Everyone tries to do this, soon as they recognize who we are and what we’re there for. It never does any good. We already have our hands around Pepper’s arms and I’m trying to shush her, keep her calm while Titus does the blood sample. He presses the tagger’s piston to the inside of her left elbow.

“Don’t,” she says. “I can explain.”

“Heard that one before,” Titus says. His cheeks are pale gray, his face a chisel. He pulls the trigger and the piston snaps and the tagger’s lights go blue as it uploads the blood sample. Pepper thrashes, pounds her heels on the floor. I fight to hold onto her.

It goes like this: We check the victim’s tags and run their blood; if their fate matches their symptoms, we cart them off to St. Michael’s Hospice so the priests can euthanize them. But if their symptoms don’t match, we don’t do a whole lot—just slap some bandages on, give them some pills, that sort of thing. Patch and release. We can’t afford to waste too many Hospice supplies on the non-dying.

We shouldn’t even call ourselves paramedics. We’re bus-boys. We ship bodies and clean up messes, that’s all.

“What’d you bet her blood’s fake, too?” Titus asks me. He wipes sweat from his forehead.

Black-market blood isn’t unheard of, especially in this part of Angel City. In the fate-scrubbing shops, they’ll alter your tags, mod your fingerprints, scramble your retinas, and swap out your slumlander blood for some nice, clean Garden-class blood. None of it actually changes your fate, as far as anyone can tell. But slumlanders are desperate bastards.

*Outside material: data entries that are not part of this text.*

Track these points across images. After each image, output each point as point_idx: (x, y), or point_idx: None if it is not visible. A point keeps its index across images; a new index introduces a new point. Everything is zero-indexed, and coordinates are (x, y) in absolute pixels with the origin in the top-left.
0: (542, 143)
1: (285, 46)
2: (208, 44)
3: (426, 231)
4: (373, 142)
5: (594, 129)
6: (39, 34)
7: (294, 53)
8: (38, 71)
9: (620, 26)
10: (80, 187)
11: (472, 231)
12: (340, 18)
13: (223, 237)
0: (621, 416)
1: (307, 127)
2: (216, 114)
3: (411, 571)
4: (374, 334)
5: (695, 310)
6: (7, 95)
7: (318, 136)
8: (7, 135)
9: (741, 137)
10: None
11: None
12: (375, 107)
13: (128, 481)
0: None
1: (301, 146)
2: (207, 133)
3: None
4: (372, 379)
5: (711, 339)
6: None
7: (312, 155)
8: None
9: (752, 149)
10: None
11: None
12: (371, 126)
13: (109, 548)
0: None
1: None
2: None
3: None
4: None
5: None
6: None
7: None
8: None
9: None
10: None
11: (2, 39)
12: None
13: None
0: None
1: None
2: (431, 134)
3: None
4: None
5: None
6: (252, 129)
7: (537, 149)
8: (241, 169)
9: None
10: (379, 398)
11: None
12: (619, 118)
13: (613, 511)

“Please,” Pepper says. Her voice has become small, like a child’s, and I can feel her pulse jumping in her arm. I want to tell her that I know what it’s like. I know how it feels to look at death, to have its teeth on your neck.

Two weeks ago, Helene and I had argued with our death counselor about our Notice of Scheduling.

We’re too young, we had said. This whole thing had to be a mistake, a clerical fuck-up somewhere. The counselor had folded his arms. He looked like a typical Ministry fob: bad haircut, high collar, face pocked like sandstone. He took off his skullcap and tucked it under one arm and crossed himself. I wanted to spit in his face.